Collections team start opening the artifact cases after 30 years on display.
The doors were barely closed following Big Top Farewell event before Chief Curator Paul Berry and his team began emptying display cases that had been sealed shut since 1980. The biggest task involved removing more than 2500 bank notes from the room we knew as Gallery 8. When the Bank opened its doors in 1935,the room had been part of the public access ‘Banker’s Hall; for the past 30 years or so it had served as a display gallery, complete with nearly 300 sliding vertical display panels, each with as many as a dozen bills displayed on each side. Constructed of stainless steel, these vertical ‘drawers’ still looked like new, as if they had been built to the same bomb-proof standard as the vault itself.

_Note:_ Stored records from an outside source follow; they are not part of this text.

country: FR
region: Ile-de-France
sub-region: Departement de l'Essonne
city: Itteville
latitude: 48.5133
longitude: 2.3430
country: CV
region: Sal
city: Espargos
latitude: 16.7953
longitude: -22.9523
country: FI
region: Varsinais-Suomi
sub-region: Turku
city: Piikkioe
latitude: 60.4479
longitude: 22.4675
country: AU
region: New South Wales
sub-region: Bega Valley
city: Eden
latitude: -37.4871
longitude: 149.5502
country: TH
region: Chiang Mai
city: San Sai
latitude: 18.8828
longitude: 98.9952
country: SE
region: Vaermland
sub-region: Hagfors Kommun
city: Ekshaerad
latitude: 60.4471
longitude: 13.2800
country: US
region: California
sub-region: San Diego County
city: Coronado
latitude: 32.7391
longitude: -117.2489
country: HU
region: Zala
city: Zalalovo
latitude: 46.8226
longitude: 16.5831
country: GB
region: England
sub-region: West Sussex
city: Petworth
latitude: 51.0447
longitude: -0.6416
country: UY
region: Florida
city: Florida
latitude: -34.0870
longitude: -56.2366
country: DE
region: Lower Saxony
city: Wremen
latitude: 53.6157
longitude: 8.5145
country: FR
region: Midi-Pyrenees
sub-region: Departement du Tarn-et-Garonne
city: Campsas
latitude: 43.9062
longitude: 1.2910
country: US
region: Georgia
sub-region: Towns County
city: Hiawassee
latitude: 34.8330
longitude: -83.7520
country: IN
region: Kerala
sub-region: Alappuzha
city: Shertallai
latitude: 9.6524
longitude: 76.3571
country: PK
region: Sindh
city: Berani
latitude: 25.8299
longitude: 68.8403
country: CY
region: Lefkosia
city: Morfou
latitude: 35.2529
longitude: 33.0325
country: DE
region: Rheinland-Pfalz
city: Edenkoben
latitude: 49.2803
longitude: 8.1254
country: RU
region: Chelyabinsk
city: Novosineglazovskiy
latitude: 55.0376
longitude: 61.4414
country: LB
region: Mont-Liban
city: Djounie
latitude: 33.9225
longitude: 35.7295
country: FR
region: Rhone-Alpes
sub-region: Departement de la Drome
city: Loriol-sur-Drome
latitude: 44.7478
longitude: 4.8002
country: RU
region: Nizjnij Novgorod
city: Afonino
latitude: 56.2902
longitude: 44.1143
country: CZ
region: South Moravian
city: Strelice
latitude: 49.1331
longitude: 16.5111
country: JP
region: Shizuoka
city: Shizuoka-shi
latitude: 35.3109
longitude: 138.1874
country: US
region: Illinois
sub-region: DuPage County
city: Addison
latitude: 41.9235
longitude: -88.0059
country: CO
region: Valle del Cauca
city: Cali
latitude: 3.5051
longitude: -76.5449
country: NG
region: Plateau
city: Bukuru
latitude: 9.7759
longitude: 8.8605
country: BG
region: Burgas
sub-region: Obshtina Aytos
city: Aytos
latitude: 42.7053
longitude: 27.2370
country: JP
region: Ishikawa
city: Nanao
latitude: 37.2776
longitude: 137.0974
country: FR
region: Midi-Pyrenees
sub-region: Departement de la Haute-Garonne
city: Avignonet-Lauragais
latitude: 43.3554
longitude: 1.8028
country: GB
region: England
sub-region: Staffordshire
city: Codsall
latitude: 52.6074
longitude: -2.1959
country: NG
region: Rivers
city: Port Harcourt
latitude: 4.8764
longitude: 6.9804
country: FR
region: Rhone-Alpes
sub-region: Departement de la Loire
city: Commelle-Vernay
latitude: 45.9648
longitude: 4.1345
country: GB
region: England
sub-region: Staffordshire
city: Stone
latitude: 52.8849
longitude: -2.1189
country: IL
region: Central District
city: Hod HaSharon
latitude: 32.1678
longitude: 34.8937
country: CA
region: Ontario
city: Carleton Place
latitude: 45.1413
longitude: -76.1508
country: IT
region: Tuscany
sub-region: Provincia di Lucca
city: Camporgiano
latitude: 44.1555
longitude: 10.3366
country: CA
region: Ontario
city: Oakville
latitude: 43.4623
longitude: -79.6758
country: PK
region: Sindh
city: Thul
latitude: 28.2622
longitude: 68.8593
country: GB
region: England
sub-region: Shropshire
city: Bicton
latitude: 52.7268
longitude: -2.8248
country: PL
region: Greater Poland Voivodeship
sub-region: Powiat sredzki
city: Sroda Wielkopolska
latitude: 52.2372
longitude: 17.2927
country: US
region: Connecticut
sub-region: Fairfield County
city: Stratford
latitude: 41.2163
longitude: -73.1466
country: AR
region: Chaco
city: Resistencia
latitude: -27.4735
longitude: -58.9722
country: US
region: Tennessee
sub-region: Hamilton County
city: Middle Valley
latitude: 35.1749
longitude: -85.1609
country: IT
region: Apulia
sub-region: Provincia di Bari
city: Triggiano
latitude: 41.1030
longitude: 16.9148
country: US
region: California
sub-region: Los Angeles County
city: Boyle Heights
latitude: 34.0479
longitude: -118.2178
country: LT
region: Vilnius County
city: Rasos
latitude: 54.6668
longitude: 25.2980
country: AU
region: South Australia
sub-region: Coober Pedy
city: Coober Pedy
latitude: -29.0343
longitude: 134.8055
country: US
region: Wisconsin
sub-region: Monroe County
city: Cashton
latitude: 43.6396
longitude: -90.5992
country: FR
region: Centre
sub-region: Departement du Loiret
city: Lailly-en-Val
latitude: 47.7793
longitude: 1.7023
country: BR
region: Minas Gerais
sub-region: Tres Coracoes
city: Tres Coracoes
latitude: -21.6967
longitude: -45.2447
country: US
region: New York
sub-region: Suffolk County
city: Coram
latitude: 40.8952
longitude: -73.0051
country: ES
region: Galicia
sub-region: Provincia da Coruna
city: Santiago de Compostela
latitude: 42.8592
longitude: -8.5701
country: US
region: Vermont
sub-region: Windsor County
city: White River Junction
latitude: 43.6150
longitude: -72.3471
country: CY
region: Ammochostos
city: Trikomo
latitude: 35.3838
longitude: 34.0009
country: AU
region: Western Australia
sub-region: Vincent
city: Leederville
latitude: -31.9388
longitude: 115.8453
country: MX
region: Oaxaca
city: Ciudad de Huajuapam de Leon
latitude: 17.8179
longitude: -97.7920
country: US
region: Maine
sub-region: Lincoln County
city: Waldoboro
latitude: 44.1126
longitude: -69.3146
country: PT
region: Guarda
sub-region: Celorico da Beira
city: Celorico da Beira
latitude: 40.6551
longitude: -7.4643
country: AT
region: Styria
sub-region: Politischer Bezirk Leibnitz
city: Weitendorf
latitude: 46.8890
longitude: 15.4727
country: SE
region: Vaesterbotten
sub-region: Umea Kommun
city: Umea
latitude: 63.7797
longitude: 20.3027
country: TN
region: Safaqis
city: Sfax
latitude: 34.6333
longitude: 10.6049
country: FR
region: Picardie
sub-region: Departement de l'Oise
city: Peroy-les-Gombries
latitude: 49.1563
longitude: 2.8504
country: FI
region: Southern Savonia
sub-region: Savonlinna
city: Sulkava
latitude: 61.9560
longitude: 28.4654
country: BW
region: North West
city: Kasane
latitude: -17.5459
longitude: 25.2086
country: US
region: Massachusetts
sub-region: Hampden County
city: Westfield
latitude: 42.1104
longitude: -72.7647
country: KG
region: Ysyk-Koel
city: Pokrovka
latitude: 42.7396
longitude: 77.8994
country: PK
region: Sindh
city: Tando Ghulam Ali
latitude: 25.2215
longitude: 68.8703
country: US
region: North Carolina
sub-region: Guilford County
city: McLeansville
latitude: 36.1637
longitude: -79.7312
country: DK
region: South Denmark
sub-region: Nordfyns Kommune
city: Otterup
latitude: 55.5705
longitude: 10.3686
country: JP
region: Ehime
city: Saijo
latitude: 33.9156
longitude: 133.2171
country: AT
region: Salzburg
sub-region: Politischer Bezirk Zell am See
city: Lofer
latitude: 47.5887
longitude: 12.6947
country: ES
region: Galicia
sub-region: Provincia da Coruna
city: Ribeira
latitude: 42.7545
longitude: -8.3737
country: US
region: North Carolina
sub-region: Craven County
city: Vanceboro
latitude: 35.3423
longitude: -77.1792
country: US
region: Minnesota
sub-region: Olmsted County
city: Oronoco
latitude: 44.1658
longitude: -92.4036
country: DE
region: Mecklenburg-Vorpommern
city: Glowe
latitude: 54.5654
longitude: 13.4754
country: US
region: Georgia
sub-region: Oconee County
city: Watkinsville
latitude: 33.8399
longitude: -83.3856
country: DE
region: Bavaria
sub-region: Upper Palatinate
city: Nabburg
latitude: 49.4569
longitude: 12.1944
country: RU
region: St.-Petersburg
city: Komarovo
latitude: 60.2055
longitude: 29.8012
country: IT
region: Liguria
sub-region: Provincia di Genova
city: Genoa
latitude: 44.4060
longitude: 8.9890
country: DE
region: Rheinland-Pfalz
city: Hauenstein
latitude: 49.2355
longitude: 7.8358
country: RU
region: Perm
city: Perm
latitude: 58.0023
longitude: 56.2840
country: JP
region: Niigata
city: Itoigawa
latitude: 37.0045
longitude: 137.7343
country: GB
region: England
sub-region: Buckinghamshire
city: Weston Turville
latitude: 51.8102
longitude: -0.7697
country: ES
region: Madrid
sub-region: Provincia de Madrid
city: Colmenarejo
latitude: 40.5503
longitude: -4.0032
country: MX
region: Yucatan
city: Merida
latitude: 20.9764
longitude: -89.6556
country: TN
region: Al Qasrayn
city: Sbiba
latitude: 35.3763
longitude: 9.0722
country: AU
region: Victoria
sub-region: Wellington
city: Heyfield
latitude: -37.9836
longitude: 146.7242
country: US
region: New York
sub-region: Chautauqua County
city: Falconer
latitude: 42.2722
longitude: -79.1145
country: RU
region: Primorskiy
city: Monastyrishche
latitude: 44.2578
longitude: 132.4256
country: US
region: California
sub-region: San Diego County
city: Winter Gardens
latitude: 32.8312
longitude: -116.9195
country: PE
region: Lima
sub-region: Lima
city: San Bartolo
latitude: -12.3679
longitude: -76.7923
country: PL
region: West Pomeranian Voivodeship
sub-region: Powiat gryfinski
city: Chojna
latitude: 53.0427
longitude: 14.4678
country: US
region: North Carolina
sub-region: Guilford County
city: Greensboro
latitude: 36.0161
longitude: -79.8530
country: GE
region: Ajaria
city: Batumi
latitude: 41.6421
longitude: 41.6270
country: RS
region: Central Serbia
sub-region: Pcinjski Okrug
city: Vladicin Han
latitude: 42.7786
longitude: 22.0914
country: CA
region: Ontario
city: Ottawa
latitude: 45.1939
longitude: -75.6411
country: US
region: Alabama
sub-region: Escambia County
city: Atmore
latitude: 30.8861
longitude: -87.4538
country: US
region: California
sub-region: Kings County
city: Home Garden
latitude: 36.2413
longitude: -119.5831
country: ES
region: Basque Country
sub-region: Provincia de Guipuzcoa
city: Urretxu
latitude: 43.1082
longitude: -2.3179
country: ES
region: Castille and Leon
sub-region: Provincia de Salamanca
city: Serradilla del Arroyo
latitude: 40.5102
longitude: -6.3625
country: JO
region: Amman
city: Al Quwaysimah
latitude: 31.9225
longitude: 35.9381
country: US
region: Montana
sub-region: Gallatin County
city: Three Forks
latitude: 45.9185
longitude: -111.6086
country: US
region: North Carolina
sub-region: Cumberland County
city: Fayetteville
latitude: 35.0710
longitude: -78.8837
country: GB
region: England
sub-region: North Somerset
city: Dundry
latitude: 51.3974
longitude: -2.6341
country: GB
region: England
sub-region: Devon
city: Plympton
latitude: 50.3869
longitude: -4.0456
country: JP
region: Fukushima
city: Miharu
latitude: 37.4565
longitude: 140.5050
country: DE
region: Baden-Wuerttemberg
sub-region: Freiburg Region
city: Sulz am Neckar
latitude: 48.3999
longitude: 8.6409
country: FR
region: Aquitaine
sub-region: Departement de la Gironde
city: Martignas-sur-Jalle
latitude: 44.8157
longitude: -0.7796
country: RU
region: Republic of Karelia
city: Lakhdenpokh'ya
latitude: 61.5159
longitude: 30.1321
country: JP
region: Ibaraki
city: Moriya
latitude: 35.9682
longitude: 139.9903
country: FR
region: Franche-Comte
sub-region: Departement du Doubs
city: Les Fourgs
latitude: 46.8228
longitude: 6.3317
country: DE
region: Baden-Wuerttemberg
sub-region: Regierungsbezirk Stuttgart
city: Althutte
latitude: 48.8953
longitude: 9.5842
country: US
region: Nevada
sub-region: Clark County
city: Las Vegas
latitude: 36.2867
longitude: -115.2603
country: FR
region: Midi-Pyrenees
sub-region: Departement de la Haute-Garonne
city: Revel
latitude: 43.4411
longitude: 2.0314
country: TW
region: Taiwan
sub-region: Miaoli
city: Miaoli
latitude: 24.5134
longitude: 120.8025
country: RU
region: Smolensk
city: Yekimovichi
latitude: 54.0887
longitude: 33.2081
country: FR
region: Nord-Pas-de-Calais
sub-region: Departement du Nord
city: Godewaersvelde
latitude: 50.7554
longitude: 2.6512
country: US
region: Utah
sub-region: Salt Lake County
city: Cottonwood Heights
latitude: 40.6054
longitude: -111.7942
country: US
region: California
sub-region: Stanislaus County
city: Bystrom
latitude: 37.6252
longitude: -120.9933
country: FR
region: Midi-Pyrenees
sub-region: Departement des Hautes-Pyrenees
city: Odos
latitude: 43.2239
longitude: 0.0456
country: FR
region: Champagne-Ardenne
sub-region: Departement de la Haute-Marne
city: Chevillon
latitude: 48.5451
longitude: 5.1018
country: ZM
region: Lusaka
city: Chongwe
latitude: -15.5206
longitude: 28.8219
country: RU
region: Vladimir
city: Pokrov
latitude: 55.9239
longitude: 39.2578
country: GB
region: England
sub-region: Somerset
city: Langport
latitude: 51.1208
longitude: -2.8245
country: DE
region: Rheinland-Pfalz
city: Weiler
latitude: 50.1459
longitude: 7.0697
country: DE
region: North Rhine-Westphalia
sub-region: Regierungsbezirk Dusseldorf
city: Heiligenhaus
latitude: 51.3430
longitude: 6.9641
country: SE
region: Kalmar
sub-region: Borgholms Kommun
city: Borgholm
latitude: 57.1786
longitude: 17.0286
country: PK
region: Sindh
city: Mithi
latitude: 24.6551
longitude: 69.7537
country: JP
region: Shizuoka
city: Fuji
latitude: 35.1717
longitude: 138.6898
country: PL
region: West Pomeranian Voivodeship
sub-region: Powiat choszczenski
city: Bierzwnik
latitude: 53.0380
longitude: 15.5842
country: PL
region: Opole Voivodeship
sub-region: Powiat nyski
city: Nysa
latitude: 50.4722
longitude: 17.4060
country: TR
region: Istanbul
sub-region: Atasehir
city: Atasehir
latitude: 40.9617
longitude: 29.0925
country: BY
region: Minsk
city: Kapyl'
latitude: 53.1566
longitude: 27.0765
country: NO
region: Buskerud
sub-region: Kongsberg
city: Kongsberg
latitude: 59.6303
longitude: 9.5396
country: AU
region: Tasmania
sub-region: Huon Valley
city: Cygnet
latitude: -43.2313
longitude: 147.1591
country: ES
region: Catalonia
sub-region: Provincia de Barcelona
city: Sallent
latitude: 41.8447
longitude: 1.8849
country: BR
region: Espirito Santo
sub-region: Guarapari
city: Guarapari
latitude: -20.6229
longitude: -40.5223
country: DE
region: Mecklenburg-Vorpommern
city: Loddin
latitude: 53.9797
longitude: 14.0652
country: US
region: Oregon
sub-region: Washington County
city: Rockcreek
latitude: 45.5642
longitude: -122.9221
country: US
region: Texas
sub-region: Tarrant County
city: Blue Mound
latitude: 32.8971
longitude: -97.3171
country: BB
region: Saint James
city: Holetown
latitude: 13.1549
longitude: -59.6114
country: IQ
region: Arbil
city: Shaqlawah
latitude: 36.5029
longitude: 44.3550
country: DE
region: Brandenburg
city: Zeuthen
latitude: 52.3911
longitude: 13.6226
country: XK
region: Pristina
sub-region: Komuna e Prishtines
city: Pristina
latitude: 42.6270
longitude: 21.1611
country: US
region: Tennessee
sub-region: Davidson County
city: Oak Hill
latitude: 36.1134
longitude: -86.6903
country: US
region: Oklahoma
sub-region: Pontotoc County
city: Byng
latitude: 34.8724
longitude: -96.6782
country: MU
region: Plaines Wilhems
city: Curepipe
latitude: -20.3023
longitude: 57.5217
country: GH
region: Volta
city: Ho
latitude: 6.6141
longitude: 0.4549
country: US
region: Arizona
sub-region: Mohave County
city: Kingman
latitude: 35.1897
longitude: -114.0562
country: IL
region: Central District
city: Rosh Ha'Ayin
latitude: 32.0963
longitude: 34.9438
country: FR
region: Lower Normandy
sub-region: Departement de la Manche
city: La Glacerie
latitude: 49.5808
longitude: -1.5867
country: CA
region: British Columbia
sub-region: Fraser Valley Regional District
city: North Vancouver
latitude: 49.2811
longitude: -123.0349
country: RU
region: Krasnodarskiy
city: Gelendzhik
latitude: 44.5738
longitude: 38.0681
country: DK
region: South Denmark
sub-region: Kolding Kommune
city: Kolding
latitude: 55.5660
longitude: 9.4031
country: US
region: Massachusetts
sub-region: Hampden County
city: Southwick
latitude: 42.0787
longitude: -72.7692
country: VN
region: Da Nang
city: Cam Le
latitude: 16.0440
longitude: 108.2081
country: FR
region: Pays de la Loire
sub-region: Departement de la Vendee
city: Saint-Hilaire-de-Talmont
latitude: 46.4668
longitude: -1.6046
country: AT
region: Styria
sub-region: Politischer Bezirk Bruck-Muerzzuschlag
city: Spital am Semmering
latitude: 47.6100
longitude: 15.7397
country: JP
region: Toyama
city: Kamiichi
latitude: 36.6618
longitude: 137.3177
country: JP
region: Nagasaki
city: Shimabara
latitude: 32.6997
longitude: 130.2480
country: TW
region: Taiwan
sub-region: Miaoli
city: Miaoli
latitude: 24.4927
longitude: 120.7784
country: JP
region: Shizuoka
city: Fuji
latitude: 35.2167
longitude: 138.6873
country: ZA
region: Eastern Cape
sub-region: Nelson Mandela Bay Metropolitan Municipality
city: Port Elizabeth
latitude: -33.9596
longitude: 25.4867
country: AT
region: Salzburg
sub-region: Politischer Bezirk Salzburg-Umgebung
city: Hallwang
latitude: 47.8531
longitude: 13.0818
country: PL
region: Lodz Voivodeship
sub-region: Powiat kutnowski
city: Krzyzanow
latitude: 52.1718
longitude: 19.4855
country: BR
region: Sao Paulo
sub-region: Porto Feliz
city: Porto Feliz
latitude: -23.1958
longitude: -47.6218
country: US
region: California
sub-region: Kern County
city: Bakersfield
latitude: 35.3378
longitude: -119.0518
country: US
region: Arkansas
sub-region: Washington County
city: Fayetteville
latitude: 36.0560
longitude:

Once removed, each note was stored in an envelope, matched to a master listing, labeled with the correct accession number and noted in a ledger. A tedious process, but one completed cheerfully by the whole team as the numismatists among them happily browsed through the bank notes of dozens of nations.
Though each case has a locked access door, getting the artifacts out is such a chore that one wonders why they bothered with the lock. For instance, in order to remove the display panels from the horizontal cases of Gallery 2, the entire unit had to be lifted off its base and turned upside down. Screws could then be removed in order to gain access to the panels- each with its cargo of coins firmly attached to the - now upside down - displays.